さえぎるものがない宇宙を観測していると、時として目的のものとは別の天体が現れることがあります。
画像の左側に写っている星の集まりは「さんかく座」の方向およそ1500万光年先にある矮小銀河「AGC111977」です。矮小銀河は星の数が少なく、幾何学的に明瞭な形状を確認することができない銀河ですが、その一つ一つは渦巻銀河や棒渦巻銀河とはまた違った個性を備えた姿をしています。画像の中央付近に見える針のような光をともなった天体は、手前の天の川銀河に存在する星々。矮小銀河の周囲には、さらに遠くに存在する銀河も幾つか写っています。
注目すべきは、画像の右端付近に見える2本の淡い曲線です。曲線は半分が青っぽく、もう半分が赤っぽく写っています。画像は2012年11月16日に「ハッブル」宇宙望遠鏡によって2つの異なる波長(606nmと814nm)で撮影されたものをそれぞれ青と赤に着色し、1つに合成することで作成されました。この曲線は、ハッブルの撮影中に何らかの天体が高速で横切っていたことを意味しています。

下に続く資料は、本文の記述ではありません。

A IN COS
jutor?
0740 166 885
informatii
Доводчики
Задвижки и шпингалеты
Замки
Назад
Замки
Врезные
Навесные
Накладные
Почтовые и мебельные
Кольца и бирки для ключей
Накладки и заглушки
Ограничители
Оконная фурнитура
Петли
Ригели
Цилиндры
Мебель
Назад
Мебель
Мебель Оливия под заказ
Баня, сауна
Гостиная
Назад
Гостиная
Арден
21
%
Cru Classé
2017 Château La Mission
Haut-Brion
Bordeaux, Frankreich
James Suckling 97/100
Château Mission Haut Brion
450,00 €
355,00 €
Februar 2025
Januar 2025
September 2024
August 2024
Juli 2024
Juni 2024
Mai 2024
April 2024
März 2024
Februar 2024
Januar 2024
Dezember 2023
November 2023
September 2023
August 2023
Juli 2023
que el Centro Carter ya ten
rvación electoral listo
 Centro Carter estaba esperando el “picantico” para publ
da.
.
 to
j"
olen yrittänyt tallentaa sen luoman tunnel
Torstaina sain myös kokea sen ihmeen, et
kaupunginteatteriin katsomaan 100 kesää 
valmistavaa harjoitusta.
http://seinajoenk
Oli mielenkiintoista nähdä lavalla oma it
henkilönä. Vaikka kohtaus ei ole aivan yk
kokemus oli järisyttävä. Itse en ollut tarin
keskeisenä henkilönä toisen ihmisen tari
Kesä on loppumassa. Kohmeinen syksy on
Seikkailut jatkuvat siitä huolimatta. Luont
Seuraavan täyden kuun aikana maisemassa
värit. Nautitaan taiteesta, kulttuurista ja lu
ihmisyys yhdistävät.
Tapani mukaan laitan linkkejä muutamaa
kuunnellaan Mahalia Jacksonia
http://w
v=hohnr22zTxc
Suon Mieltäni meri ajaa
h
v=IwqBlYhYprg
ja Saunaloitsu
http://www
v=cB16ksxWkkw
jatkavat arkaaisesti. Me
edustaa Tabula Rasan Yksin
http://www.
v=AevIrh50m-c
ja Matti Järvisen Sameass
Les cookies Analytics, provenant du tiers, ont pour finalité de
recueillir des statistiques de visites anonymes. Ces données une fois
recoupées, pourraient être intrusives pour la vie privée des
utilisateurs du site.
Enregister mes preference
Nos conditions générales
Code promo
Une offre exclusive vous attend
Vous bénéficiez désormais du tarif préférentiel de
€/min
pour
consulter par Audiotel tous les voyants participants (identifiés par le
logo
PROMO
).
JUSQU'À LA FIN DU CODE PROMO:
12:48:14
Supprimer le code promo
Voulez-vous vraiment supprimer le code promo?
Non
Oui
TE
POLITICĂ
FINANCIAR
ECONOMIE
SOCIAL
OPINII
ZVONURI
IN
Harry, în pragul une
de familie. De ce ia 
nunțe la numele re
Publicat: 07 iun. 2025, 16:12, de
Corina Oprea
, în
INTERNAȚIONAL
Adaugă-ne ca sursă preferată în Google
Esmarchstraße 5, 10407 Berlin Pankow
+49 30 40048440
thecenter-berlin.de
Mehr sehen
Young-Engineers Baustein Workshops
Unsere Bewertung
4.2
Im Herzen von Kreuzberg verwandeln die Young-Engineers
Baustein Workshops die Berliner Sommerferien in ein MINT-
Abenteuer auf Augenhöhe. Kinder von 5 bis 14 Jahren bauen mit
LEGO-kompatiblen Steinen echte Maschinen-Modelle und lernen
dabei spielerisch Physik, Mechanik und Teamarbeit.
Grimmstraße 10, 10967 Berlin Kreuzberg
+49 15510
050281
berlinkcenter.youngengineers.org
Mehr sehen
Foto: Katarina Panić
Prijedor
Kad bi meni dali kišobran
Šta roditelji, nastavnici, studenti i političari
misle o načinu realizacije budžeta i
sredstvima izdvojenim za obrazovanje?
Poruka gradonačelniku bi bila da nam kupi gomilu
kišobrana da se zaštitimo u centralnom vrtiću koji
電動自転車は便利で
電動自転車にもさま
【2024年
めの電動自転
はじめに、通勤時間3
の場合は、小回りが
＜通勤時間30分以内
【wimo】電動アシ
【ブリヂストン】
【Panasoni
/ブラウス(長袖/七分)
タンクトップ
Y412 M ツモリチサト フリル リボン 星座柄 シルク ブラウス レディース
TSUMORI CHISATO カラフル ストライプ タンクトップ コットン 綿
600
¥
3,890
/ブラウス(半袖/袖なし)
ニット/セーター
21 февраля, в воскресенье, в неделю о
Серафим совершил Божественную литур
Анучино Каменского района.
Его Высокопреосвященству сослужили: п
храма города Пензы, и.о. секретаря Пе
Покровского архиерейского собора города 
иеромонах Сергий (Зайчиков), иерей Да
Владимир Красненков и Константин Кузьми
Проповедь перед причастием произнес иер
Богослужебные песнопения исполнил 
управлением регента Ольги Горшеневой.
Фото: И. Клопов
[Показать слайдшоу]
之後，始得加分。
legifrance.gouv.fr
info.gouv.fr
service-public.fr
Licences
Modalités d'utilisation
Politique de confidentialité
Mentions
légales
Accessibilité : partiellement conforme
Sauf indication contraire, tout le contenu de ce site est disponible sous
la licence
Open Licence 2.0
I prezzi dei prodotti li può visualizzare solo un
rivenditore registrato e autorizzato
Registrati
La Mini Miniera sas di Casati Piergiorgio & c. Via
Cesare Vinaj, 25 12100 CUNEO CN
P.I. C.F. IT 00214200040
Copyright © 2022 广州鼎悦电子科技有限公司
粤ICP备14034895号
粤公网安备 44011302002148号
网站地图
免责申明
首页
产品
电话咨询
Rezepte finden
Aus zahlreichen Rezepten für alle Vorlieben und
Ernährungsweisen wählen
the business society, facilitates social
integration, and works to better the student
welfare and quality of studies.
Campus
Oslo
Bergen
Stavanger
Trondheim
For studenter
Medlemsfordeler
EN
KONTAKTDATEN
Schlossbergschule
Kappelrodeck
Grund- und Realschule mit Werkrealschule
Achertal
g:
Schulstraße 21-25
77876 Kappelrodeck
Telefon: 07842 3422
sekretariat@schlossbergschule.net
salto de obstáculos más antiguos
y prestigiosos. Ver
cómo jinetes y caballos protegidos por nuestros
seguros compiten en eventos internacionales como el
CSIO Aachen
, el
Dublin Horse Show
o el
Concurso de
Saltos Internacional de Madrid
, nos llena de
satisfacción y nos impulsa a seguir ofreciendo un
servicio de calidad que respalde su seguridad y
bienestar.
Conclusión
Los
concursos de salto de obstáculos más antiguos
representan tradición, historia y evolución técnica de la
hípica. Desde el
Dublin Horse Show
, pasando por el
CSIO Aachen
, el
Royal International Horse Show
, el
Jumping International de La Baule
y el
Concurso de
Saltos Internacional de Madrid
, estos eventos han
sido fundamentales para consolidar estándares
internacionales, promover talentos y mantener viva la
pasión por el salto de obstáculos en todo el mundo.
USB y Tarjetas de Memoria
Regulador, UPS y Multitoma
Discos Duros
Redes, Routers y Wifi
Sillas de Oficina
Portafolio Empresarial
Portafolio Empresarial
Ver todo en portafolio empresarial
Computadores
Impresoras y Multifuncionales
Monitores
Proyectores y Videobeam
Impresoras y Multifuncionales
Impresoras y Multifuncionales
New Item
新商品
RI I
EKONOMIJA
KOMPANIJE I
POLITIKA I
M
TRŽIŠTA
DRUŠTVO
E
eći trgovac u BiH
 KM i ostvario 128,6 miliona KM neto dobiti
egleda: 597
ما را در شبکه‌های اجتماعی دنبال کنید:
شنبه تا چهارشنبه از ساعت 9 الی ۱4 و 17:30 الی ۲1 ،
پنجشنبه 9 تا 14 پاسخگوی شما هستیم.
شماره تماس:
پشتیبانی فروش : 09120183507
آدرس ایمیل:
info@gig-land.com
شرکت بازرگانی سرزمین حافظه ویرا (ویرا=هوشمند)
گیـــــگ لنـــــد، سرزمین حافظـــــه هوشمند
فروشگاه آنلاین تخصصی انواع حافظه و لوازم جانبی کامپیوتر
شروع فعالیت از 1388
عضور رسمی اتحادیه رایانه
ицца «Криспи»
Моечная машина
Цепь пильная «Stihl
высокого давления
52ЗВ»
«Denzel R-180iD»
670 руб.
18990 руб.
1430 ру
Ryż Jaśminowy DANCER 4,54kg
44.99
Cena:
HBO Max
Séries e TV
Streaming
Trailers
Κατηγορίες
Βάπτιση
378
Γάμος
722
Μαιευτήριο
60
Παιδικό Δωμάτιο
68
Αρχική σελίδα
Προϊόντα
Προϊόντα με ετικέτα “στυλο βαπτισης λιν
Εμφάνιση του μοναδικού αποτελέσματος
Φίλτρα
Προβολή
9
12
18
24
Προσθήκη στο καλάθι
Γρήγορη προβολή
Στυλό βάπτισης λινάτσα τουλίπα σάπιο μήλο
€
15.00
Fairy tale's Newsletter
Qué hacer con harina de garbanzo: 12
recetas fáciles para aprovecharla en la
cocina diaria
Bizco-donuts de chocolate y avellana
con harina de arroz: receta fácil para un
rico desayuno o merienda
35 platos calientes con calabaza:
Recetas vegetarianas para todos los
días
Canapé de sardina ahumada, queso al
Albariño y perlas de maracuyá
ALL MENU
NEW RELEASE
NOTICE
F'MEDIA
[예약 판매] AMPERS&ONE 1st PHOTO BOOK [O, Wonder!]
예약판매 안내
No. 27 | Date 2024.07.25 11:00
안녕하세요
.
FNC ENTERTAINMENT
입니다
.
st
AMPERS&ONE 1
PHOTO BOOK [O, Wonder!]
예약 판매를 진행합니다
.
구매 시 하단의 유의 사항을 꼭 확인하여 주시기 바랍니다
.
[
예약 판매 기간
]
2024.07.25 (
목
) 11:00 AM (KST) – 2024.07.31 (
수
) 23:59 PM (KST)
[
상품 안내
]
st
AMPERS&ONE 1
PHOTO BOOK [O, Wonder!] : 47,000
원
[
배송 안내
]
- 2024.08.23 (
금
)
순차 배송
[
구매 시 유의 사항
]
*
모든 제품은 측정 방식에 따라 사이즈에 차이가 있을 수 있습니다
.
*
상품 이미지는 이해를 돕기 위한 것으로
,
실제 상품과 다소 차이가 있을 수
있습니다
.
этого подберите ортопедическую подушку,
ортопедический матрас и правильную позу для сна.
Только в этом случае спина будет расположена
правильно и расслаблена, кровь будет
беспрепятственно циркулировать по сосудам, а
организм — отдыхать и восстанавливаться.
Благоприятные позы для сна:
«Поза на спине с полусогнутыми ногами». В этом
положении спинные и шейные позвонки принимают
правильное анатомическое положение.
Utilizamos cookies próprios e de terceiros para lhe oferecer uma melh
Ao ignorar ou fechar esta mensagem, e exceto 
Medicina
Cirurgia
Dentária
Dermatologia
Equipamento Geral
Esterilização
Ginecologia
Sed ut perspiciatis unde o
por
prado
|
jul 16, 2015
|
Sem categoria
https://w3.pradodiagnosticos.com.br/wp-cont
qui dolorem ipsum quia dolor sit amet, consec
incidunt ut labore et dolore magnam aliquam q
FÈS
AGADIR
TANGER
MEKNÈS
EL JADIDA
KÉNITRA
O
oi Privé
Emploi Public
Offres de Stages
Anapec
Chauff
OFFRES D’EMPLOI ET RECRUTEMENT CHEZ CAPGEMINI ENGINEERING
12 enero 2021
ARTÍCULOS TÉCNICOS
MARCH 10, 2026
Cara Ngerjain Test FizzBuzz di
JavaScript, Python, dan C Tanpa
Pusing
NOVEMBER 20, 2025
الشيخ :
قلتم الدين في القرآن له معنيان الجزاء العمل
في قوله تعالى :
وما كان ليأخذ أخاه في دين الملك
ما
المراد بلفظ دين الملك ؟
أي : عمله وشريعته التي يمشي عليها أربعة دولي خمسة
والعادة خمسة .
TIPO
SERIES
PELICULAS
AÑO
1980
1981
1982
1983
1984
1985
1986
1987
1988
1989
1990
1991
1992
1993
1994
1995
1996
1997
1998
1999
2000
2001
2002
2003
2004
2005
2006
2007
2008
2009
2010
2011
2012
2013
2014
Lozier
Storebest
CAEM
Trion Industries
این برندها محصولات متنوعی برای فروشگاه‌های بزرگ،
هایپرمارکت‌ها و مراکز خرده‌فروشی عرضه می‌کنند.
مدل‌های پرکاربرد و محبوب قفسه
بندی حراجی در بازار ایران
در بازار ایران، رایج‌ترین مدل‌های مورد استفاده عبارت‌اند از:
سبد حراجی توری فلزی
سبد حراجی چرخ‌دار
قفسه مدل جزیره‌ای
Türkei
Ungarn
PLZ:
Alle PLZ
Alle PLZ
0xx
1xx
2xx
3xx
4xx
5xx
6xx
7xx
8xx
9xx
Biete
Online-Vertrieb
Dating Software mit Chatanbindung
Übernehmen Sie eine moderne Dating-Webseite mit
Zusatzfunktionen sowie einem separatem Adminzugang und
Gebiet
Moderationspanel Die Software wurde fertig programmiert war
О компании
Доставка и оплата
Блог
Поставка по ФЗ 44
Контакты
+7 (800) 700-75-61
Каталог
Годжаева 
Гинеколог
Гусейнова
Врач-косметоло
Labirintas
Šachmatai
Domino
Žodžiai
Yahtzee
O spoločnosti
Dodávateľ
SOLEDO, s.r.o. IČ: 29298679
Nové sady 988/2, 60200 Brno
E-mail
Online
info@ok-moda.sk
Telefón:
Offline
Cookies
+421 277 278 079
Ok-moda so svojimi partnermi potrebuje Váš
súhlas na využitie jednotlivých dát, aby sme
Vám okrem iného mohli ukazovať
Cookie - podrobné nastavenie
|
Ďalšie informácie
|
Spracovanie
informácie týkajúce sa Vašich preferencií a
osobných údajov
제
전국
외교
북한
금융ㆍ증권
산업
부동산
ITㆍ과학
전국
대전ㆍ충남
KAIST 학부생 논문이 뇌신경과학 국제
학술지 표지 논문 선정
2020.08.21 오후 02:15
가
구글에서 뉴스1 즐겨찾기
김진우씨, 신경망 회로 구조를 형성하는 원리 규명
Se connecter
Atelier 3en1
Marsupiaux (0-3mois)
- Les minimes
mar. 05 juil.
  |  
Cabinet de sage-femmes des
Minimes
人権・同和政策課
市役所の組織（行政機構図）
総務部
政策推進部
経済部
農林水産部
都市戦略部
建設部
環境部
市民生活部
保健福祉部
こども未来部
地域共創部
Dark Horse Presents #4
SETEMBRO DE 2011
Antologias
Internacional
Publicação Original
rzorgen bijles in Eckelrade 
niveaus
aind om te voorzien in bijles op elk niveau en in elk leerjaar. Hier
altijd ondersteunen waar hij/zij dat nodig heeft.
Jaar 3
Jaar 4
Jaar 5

曲線の正体は、矮小銀河や天の川銀河の恒星よりもずっと手前の太陽系に存在する小惑星の軌跡とみられています。軌跡が2本写り込んでいるので、この画像では2つの小惑星が同時に捉えられていたことになります。
小惑星の軌跡を発見したのは、ハッブル宇宙望遠鏡の画像に偶然写り込んだ小惑星を見つける市民参加型プロジェクト「Hubble Asteroid Hunter」に参加していたボランティアたち。欧州宇宙機関(ESA)によると、2019年6月に始まったこのプロジェクトでは世界中から9000人のボランティアが参加し、14万枚の画像から1500本の軌跡が見つかっているとのことです。